De nuevo retorna la visión que Manuel nos comparte de sus personajes: seres movidos por una falsa vida, buscando el reconocimiento social y transmitir una vida de virtud, cuando por otro lado ceden a todo tipo de concupiscencias y desenfrenos.
El muerto cuya alma nos narra su velorio fue ese mismo prototipo del dominicano que tiene un hogar formal, otra familia informal y otras amantes ocasionales; que busca reconocimiento social, y a la vez de explaya en todos los excesos posibles.
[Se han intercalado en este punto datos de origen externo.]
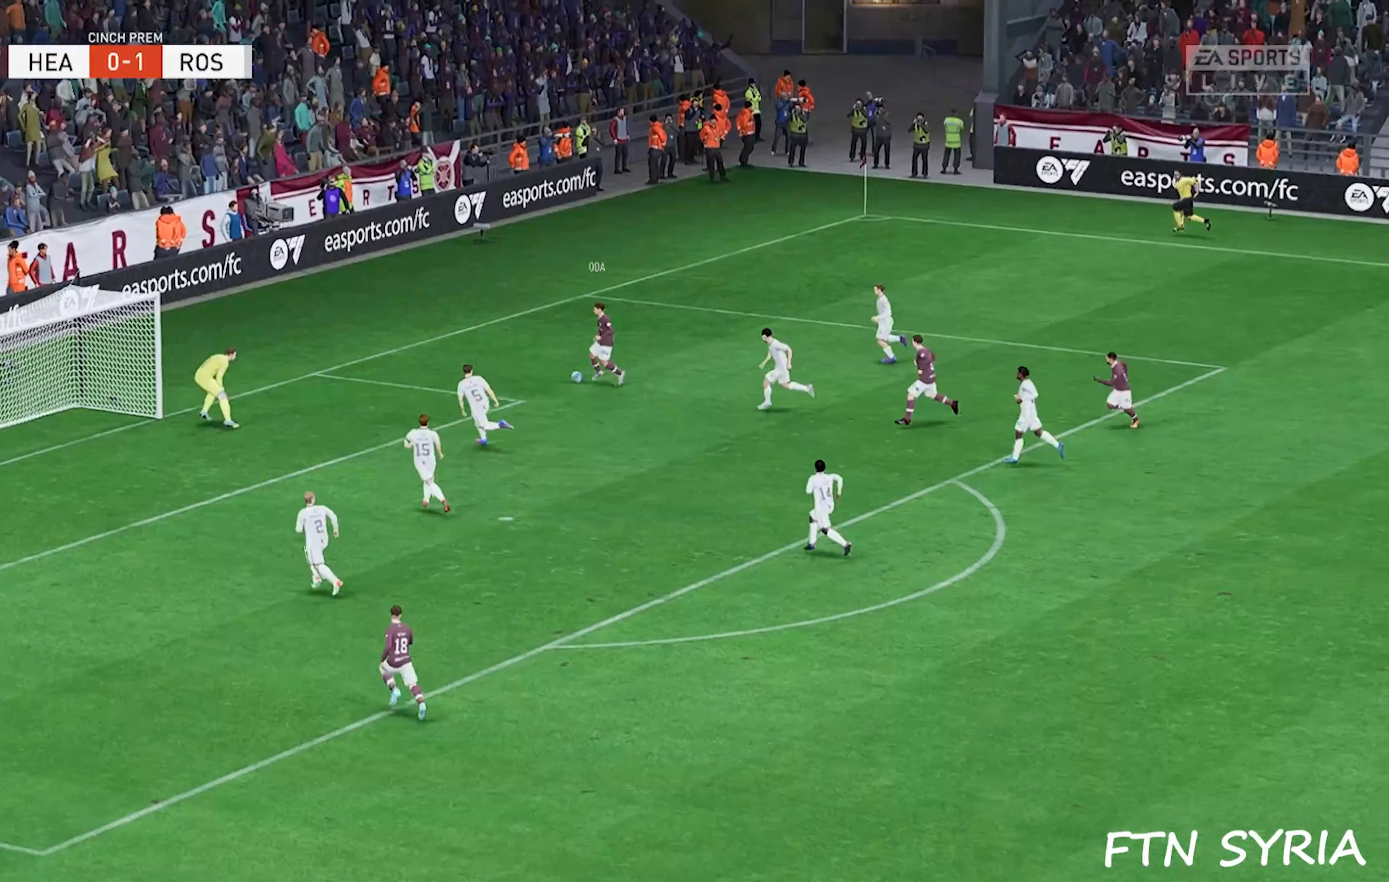
{"buttons": ["SQUARE"], "events": []}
Vidas reducidas a lo más elemental y primitivo: las comilonas, el sexo irrefrenable, el disfrute sin cortapisas y la prestancia social.
Es la negación a abandonar esa cultura de lo más elemental y primitivo lo que contrita esa alma que ahora contempla, impotente, la última de todos los fariseísmos: las formalidades del velatorio y el sepelio, en que amigos y enemigos concurren y los ayes desconsolados conviven con las risas soterradas, los murmullos, las anécdotas más inventadas que ciertas y los negocios y conciertos de vivos que se olvidan del lugar, del momento y del muerto, tras sus propios intereses y afanes.
Como en todos sus cuentos, Manuel Núñez en este cuento introduce personajes que coinciden con personalidades de la vida dominicana, lugares, marcas, situaciones, para reforzar esa búsqueda de verosimilitud con que la ficción busca engañar nuestro sentido de la realidad y hacernos sentir que estamos, ya no ante una pieza de invención, sino ante la crónica atenta de un testigo que nos describe un hecho.